◆ REQUIREMENT
Check the records below line by line for the string "Hoyle". Give the number of lines that contain it and nothing else.

(TASK INPUTS Opens)

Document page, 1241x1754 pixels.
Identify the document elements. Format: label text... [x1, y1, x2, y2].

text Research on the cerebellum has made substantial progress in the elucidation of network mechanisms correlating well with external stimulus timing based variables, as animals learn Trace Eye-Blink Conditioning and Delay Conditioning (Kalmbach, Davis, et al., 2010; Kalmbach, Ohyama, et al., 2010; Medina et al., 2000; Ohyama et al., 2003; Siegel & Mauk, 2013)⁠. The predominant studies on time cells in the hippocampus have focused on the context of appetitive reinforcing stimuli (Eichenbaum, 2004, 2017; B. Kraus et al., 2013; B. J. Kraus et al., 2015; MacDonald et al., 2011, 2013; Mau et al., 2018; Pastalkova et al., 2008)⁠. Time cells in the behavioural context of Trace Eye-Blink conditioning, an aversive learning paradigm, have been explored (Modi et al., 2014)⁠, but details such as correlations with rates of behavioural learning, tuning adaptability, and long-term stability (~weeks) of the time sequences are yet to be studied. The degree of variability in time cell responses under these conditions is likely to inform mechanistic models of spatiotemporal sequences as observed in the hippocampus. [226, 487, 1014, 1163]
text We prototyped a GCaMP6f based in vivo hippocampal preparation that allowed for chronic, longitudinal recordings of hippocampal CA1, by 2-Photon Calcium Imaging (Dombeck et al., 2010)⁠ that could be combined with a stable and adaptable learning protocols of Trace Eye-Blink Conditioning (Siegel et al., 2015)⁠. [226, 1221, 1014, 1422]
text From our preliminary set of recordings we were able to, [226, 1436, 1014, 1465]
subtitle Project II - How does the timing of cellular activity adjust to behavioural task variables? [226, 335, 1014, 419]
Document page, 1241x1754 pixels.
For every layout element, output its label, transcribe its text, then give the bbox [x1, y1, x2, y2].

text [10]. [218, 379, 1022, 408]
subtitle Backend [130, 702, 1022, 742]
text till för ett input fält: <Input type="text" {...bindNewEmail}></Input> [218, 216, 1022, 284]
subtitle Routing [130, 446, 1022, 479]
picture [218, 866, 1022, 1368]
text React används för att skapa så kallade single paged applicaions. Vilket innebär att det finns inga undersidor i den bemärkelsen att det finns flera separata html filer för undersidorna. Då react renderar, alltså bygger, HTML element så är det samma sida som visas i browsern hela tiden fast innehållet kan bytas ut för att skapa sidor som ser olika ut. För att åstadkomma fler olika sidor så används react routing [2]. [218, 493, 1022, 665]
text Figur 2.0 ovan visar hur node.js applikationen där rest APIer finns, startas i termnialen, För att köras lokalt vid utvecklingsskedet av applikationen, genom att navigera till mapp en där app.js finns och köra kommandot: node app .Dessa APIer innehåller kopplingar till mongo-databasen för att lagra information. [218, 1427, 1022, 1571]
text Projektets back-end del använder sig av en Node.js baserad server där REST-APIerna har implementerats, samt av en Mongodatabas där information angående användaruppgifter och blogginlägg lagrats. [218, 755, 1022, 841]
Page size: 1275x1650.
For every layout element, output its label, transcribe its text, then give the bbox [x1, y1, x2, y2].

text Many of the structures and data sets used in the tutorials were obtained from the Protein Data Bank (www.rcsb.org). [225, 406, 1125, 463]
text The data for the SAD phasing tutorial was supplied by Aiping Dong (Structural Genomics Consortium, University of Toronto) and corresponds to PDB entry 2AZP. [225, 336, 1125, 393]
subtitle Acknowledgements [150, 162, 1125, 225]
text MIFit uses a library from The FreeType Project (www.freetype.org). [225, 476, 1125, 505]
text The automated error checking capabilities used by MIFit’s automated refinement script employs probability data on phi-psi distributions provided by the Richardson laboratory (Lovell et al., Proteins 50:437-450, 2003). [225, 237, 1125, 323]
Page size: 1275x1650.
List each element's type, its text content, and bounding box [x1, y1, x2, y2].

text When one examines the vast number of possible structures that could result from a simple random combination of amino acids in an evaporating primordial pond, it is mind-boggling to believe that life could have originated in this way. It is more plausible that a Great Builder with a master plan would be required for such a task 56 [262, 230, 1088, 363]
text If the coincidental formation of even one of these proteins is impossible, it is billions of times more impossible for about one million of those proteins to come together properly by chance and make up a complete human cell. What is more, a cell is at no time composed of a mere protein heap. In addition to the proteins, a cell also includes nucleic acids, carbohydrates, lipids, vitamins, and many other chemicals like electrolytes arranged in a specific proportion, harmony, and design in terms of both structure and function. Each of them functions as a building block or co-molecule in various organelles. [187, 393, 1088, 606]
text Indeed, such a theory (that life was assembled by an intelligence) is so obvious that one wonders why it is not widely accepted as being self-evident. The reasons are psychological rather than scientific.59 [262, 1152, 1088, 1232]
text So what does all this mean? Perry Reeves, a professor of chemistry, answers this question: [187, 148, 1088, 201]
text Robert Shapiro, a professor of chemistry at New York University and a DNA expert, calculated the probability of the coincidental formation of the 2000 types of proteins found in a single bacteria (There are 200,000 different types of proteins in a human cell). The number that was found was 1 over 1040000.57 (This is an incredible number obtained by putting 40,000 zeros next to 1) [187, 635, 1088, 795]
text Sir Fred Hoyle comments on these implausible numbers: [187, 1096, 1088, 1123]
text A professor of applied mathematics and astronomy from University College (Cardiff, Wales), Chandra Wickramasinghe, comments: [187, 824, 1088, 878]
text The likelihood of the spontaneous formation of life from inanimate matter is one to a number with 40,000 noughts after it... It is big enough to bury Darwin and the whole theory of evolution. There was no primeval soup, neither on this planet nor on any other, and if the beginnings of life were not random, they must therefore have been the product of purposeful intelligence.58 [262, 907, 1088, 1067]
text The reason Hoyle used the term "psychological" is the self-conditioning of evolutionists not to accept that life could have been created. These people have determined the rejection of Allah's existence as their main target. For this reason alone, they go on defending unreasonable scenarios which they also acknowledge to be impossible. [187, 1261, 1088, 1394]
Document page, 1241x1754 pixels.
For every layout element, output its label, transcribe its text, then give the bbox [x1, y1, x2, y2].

(TASK INPUTS Closes)

◆ EXERCISE ANSWER
2